L'Homme vindicatif et le Philosophe Le Marchant de Viéville (17?? - 18??)

Cédant au vif désir d'une aveugle vengeance ,
Dans trente vers ronflants et faits à la Boileau ,
Un jeune auteur n'avait pas peint en beau
Un des suppôts de la finance.
Chacun sait qu'un poète adore ses enfants,
(Par ses enfants, on entend ses ouvrages)
Et qu'il les lit à tous venants,
Espérant obtenir grand nombre de suffrages.
À certain Philosophe il montre cet écrit.
« On le voit, lui dit-il, le courroux vous enflamme :
Ou ces beaux vers ne sont que des éclairs d'esprit,
Ou je connais bien peu votre âme.
Croyez-moi , pour punir un être malfaisant,
Ne déshonorons pas nous-mêmes notre vie.
On sait trop que le médisant
Le plus fréquemment calomnie.
Il me semble vous voir courir chez l'imprimeur
Pour qu'il mette au jour cette pièce,
Premier jet de votre fureur.
La nuit porte conseil.
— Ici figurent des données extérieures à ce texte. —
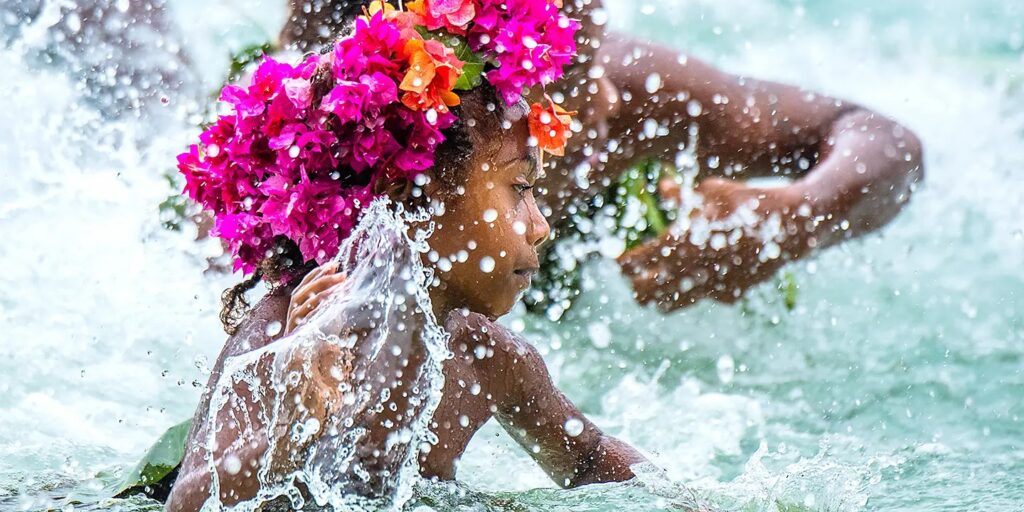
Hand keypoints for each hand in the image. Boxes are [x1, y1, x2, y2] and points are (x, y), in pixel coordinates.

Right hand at [285, 263, 346, 334]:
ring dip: (324, 291)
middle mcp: (293, 309)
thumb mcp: (329, 314)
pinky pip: (306, 316)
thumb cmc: (319, 336)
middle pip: (305, 289)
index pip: (307, 283)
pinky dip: (319, 308)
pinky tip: (332, 303)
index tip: (334, 264)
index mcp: (299, 302)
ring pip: (304, 300)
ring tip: (341, 287)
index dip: (319, 272)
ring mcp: (292, 320)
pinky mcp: (294, 331)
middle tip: (342, 273)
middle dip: (323, 279)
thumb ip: (333, 299)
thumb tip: (345, 280)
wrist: (308, 361)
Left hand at [618, 178, 810, 311]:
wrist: (792, 226)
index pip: (636, 262)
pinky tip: (698, 280)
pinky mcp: (730, 295)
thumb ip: (680, 194)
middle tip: (632, 279)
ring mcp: (711, 287)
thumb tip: (659, 187)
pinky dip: (697, 291)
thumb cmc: (747, 202)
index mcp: (680, 244)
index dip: (623, 263)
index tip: (617, 261)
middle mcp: (691, 271)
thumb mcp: (711, 192)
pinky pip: (705, 298)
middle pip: (646, 292)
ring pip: (670, 305)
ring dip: (659, 297)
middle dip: (636, 286)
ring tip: (653, 290)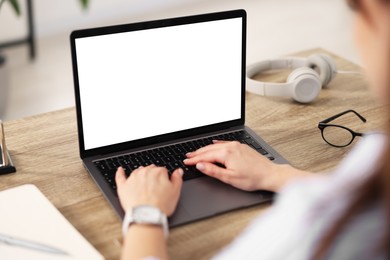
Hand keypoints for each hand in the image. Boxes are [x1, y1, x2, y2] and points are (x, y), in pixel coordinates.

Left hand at [115, 165, 182, 215]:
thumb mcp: (176, 192)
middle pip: (150, 170)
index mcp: (158, 172)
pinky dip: (120, 172)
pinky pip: (120, 176)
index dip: (164, 178)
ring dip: (140, 174)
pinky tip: (120, 170)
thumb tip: (178, 171)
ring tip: (143, 182)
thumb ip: (177, 178)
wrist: (147, 216)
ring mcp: (133, 178)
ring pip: (137, 172)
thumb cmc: (161, 205)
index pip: (162, 171)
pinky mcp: (123, 186)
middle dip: (153, 176)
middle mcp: (145, 172)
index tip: (164, 185)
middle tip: (155, 187)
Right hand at [184, 141, 305, 191]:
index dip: (194, 160)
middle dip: (197, 153)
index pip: (205, 156)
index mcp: (226, 154)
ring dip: (205, 149)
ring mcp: (236, 145)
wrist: (270, 174)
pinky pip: (225, 143)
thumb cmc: (252, 178)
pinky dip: (217, 144)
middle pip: (209, 149)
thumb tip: (200, 165)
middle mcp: (231, 147)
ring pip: (216, 146)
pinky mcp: (241, 146)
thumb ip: (213, 171)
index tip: (186, 162)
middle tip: (187, 157)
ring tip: (196, 152)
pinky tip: (213, 143)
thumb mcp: (230, 178)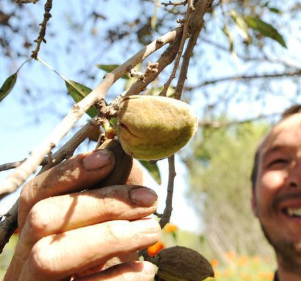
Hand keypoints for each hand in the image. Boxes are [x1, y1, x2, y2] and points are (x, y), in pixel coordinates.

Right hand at [5, 149, 159, 280]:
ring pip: (49, 258)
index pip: (34, 194)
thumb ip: (114, 185)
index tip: (109, 157)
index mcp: (34, 231)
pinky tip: (147, 268)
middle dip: (101, 204)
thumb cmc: (110, 254)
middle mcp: (22, 260)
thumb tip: (124, 156)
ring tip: (152, 229)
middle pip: (42, 219)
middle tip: (149, 200)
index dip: (69, 172)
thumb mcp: (111, 217)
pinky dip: (119, 277)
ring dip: (110, 236)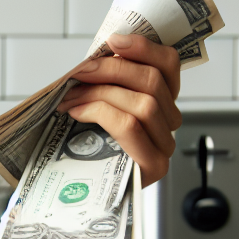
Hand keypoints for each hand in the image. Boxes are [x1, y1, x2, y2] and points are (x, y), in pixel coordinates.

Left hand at [56, 32, 181, 186]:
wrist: (78, 197)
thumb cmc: (84, 150)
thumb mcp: (94, 107)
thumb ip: (102, 83)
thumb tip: (92, 56)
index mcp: (162, 103)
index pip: (169, 65)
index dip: (144, 48)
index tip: (113, 41)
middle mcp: (169, 124)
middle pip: (152, 81)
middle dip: (111, 70)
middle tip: (78, 73)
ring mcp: (164, 146)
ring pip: (142, 103)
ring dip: (100, 93)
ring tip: (70, 96)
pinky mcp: (152, 166)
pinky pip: (130, 126)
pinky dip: (100, 112)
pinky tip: (76, 112)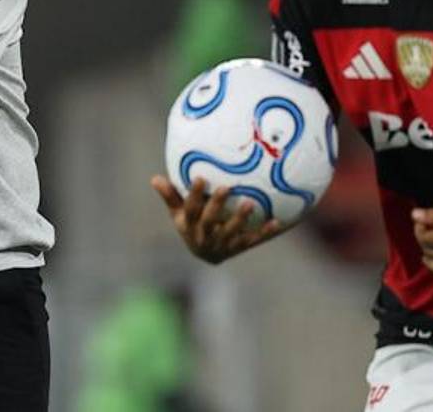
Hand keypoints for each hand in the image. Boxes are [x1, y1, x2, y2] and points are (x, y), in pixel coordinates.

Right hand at [151, 175, 281, 263]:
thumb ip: (171, 196)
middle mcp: (204, 237)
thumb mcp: (179, 213)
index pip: (190, 210)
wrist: (206, 255)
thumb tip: (154, 178)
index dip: (194, 195)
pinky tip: (278, 222)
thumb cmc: (191, 225)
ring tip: (250, 204)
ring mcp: (223, 245)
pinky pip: (253, 240)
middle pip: (209, 222)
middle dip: (217, 206)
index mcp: (189, 226)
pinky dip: (265, 232)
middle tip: (226, 187)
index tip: (200, 178)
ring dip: (240, 219)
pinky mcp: (240, 248)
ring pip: (231, 233)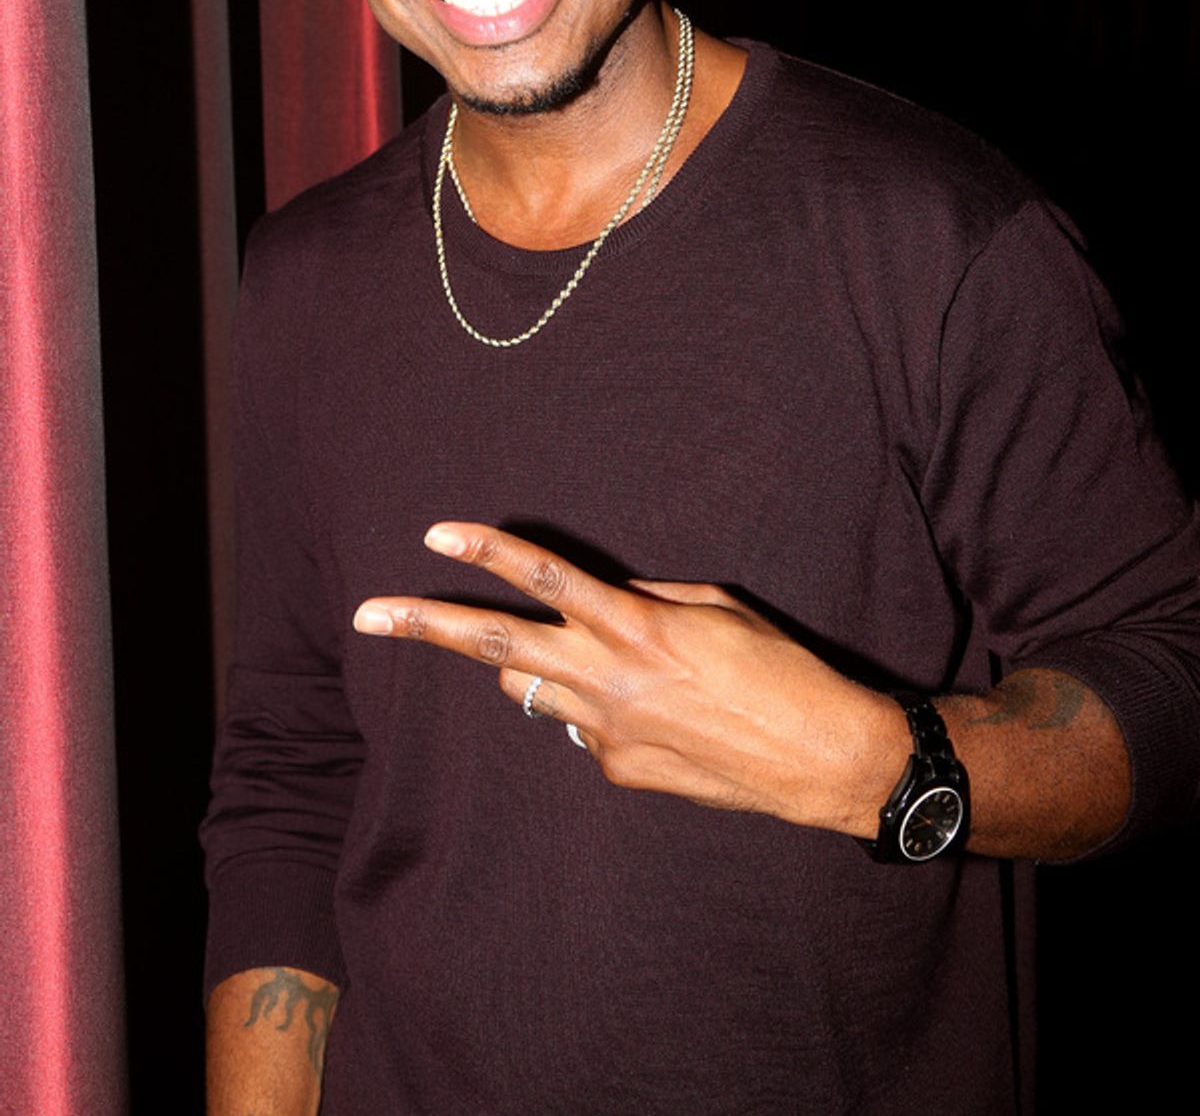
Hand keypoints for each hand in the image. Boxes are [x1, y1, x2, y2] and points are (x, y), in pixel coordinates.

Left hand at [353, 523, 906, 835]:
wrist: (821, 758)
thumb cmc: (779, 667)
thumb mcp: (715, 607)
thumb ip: (644, 600)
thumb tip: (600, 606)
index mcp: (636, 626)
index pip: (544, 579)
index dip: (486, 550)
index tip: (435, 533)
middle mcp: (608, 680)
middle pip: (496, 646)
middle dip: (427, 624)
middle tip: (369, 612)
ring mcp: (606, 733)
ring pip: (529, 689)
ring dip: (532, 665)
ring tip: (587, 657)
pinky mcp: (619, 771)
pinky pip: (581, 728)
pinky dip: (595, 708)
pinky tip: (658, 712)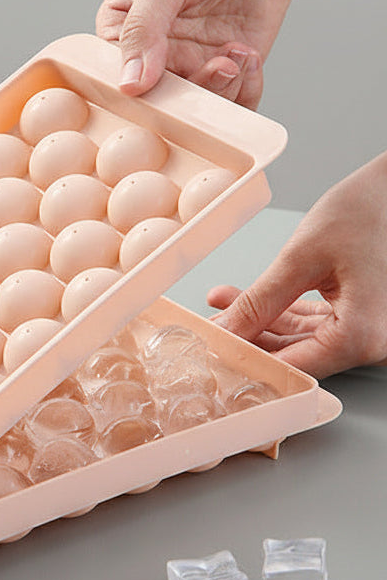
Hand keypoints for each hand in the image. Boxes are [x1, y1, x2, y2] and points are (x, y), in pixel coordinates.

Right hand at [96, 0, 309, 108]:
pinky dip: (244, 90)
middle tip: (210, 69)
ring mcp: (195, 60)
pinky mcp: (234, 63)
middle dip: (186, 96)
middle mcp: (156, 52)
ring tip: (233, 56)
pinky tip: (249, 55)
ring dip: (218, 92)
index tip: (156, 91)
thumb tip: (130, 85)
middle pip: (159, 100)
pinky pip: (235, 100)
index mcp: (121, 31)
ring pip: (198, 107)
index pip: (116, 77)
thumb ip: (143, 29)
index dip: (134, 93)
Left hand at [207, 152, 386, 378]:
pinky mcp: (358, 315)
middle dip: (247, 340)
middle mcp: (371, 342)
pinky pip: (310, 323)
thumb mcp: (301, 258)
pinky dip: (276, 311)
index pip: (293, 366)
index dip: (247, 360)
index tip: (212, 352)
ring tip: (218, 309)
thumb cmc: (366, 212)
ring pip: (298, 339)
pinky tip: (239, 300)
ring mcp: (367, 330)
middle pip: (295, 356)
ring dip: (256, 323)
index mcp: (364, 336)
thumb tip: (226, 331)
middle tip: (208, 330)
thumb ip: (260, 301)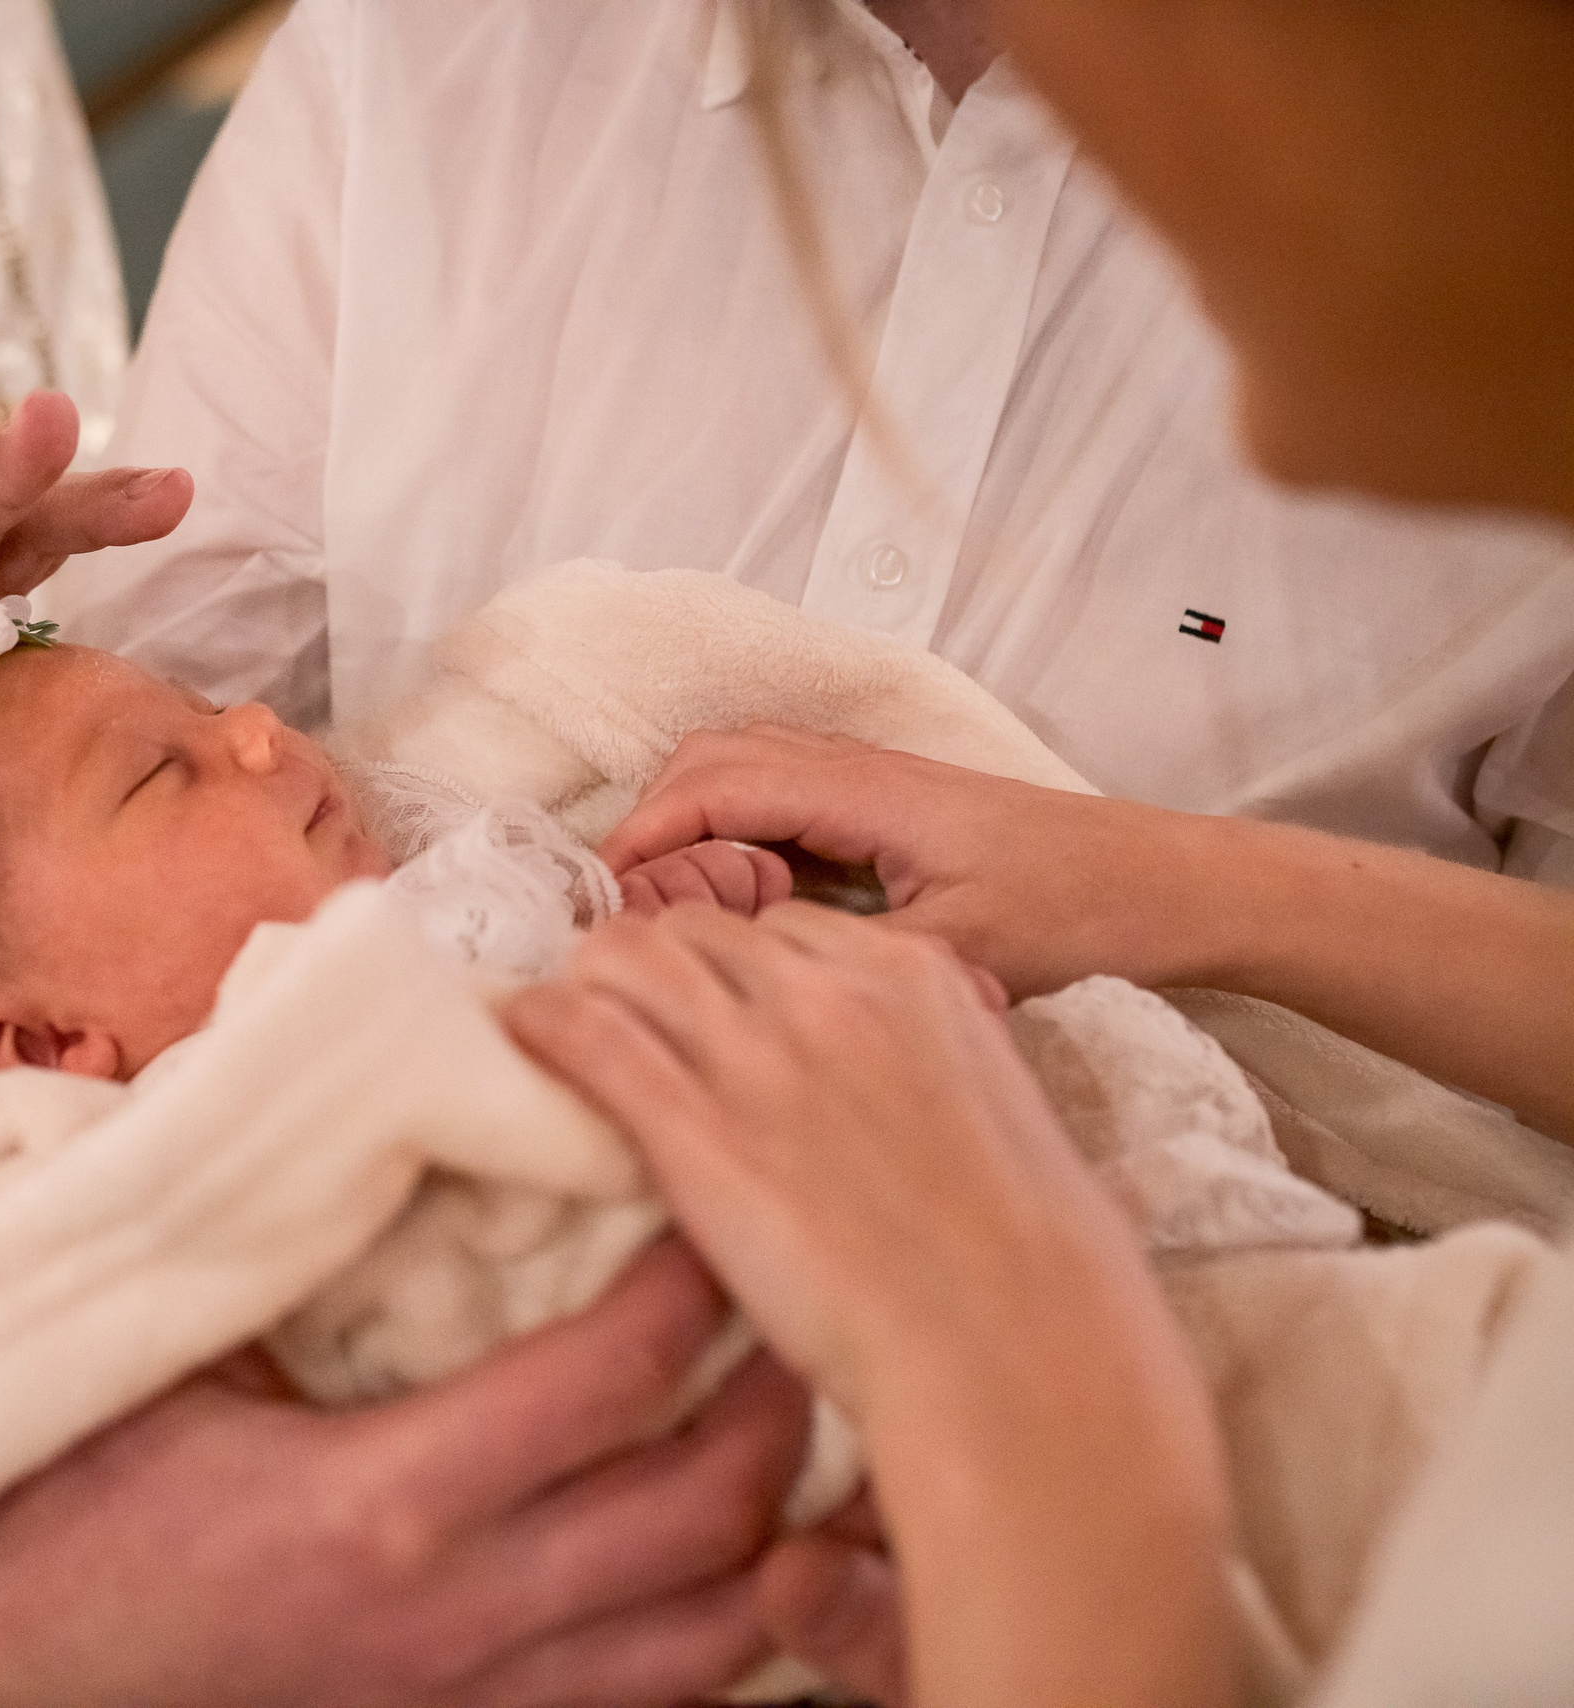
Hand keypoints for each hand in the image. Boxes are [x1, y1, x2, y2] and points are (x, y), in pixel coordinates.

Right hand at [0, 1240, 813, 1707]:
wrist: (9, 1642)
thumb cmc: (68, 1475)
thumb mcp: (171, 1344)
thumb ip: (293, 1238)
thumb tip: (389, 1104)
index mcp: (381, 1503)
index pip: (613, 1383)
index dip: (692, 1285)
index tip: (711, 1200)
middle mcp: (456, 1621)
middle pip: (702, 1517)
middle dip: (781, 1398)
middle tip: (798, 1296)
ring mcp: (471, 1702)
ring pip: (711, 1642)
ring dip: (782, 1531)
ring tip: (805, 1422)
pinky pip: (649, 1700)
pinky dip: (724, 1629)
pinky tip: (743, 1553)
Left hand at [504, 903, 1233, 1707]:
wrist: (1009, 1345)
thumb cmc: (1018, 1258)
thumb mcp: (991, 1110)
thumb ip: (923, 1059)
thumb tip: (876, 1071)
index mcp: (913, 976)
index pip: (781, 925)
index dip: (729, 965)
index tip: (705, 1004)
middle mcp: (828, 994)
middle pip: (693, 930)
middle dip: (651, 965)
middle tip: (619, 1012)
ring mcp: (757, 1056)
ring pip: (626, 958)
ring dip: (588, 984)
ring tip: (566, 1025)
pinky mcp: (696, 1130)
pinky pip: (588, 1035)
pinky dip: (543, 1024)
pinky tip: (523, 1037)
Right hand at [595, 725, 1227, 996]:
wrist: (1164, 884)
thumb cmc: (1075, 916)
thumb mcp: (951, 957)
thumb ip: (837, 954)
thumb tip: (728, 968)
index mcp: (863, 792)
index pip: (712, 785)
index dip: (643, 837)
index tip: (602, 902)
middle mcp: (854, 767)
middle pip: (708, 760)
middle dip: (650, 826)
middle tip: (629, 914)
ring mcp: (866, 778)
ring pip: (736, 767)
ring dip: (689, 824)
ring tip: (677, 912)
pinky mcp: (879, 803)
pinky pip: (774, 791)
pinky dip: (729, 830)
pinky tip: (740, 902)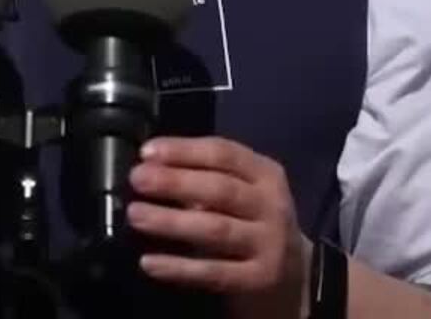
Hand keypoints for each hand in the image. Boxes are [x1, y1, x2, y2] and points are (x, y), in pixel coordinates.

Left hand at [127, 137, 308, 317]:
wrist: (295, 277)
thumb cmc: (254, 223)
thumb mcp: (244, 192)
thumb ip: (206, 177)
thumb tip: (151, 166)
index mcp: (267, 175)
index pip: (224, 153)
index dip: (184, 150)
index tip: (147, 152)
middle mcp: (272, 206)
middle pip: (220, 189)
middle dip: (175, 182)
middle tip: (138, 180)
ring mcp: (268, 244)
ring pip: (216, 229)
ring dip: (172, 221)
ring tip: (136, 215)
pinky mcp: (258, 279)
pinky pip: (214, 272)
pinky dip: (179, 268)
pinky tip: (150, 263)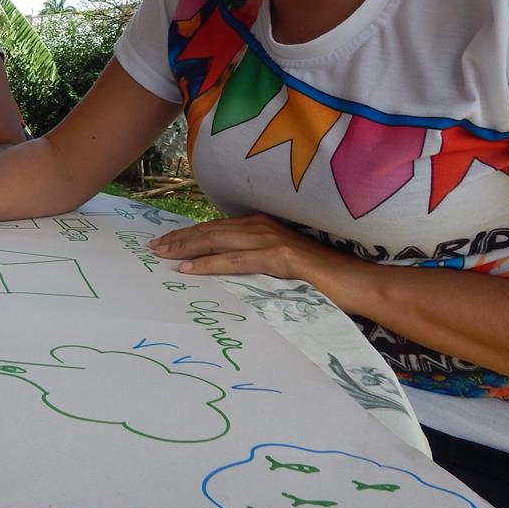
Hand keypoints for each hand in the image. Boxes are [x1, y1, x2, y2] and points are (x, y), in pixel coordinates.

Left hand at [149, 213, 355, 283]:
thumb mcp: (277, 264)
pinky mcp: (280, 257)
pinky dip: (210, 264)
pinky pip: (237, 261)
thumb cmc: (318, 278)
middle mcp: (262, 226)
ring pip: (218, 242)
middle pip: (210, 232)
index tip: (162, 242)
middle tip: (152, 248)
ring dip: (186, 248)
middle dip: (179, 239)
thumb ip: (253, 260)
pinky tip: (189, 269)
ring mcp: (271, 239)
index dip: (187, 234)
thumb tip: (223, 268)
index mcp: (260, 225)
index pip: (215, 228)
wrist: (356, 282)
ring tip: (162, 255)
Différez, rien ne presse ;
Et si dans quelques jours vous êtes irrité,
Comme vous me paraissez l'être,
Ne serez-vous pas toujours maître
De donner à vos vers de la publicité ? »
Cette leçon apaisa la colère
De notre auteur brûlant de se venger,
Et la réflexion sagement lui fit faire
Ce qu'on ne pouvait exiger.

Toujours au lendemain remettez la vengeance.
Si votre cœur est pur, si votre cœur est bon,
Vous écouterez la raison,
Et vous suivrez les lois de la clémence.